== Task item ==
Please return all of the records that follow, exactly as written.

**** Record extracts ****

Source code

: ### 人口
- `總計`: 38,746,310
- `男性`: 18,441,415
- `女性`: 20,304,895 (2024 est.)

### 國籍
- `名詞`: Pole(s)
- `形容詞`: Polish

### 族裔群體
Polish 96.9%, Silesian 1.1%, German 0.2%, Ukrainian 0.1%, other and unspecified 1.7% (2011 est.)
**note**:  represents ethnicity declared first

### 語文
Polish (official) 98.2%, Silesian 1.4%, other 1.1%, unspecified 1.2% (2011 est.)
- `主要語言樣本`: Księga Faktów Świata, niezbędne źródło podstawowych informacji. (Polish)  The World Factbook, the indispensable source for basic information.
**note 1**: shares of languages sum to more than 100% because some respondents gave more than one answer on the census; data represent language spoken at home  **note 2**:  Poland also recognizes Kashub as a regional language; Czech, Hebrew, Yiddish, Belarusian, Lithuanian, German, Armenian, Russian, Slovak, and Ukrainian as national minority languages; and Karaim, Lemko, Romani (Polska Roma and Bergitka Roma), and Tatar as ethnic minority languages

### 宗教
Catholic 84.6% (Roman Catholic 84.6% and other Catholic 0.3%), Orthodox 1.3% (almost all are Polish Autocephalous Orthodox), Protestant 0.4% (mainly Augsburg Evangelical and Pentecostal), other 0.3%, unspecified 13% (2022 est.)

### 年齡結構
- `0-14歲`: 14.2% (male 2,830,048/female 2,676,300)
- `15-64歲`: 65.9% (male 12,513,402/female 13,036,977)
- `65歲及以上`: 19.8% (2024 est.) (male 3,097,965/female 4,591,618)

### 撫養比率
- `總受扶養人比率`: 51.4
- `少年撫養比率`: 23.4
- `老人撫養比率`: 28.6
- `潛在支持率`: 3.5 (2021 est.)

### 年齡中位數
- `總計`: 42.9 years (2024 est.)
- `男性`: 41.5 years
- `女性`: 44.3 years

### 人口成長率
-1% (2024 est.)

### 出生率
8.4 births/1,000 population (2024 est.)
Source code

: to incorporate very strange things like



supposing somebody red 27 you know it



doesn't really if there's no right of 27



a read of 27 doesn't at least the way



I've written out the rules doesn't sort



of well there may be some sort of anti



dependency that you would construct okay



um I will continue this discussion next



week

****

== Exercise response ==
Source code

: ### 人口
- `總計`: 38,746,310
- `男性`: 18,441,415
- `女性`: 20,304,895 (2024 est.)

### 國籍
- `名詞`: Pole(s)
- `形容詞`: Polish

### 族裔群體
Polish 96.9%, Silesian 1.1%, German 0.2%, Ukrainian 0.1%, other and unspecified 1.7% (2011 est.)
**note**:  represents ethnicity declared first

### 語文
Polish (official) 98.2%, Silesian 1.4%, other 1.1%, unspecified 1.2% (2011 est.)
- `主要語言樣本`: Księga Faktów Świata, niezbędne źródło podstawowych informacji. (Polish)  The World Factbook, the indispensable source for basic information.
**note 1**: shares of languages sum to more than 100% because some respondents gave more than one answer on the census; data represent language spoken at home  **note 2**:  Poland also recognizes Kashub as a regional language; Czech, Hebrew, Yiddish, Belarusian, Lithuanian, German, Armenian, Russian, Slovak, and Ukrainian as national minority languages; and Karaim, Lemko, Romani (Polska Roma and Bergitka Roma), and Tatar as ethnic minority languages

### 宗教
Catholic 84.6% (Roman Catholic 84.6% and other Catholic 0.3%), Orthodox 1.3% (almost all are Polish Autocephalous Orthodox), Protestant 0.4% (mainly Augsburg Evangelical and Pentecostal), other 0.3%, unspecified 13% (2022 est.)

### 年齡結構
- `0-14歲`: 14.2% (male 2,830,048/female 2,676,300)
- `15-64歲`: 65.9% (male 12,513,402/female 13,036,977)
- `65歲及以上`: 19.8% (2024 est.) (male 3,097,965/female 4,591,618)

### 撫養比率
- `總受扶養人比率`: 51.4
- `少年撫養比率`: 23.4
- `老人撫養比率`: 28.6
- `潛在支持率`: 3.5 (2021 est.)

### 年齡中位數
- `總計`: 42.9 years (2024 est.)
- `男性`: 41.5 years
- `女性`: 44.3 years

### 人口成長率
-1% (2024 est.)

### 出生率
8.4 births/1,000 population (2024 est.)
Source code

: to incorporate very strange things like



supposing somebody red 27 you know it



doesn't really if there's no right of 27



a read of 27 doesn't at least the way



I've written out the rules doesn't sort



of well there may be some sort of anti



dependency that you would construct okay



um I will continue this discussion next



week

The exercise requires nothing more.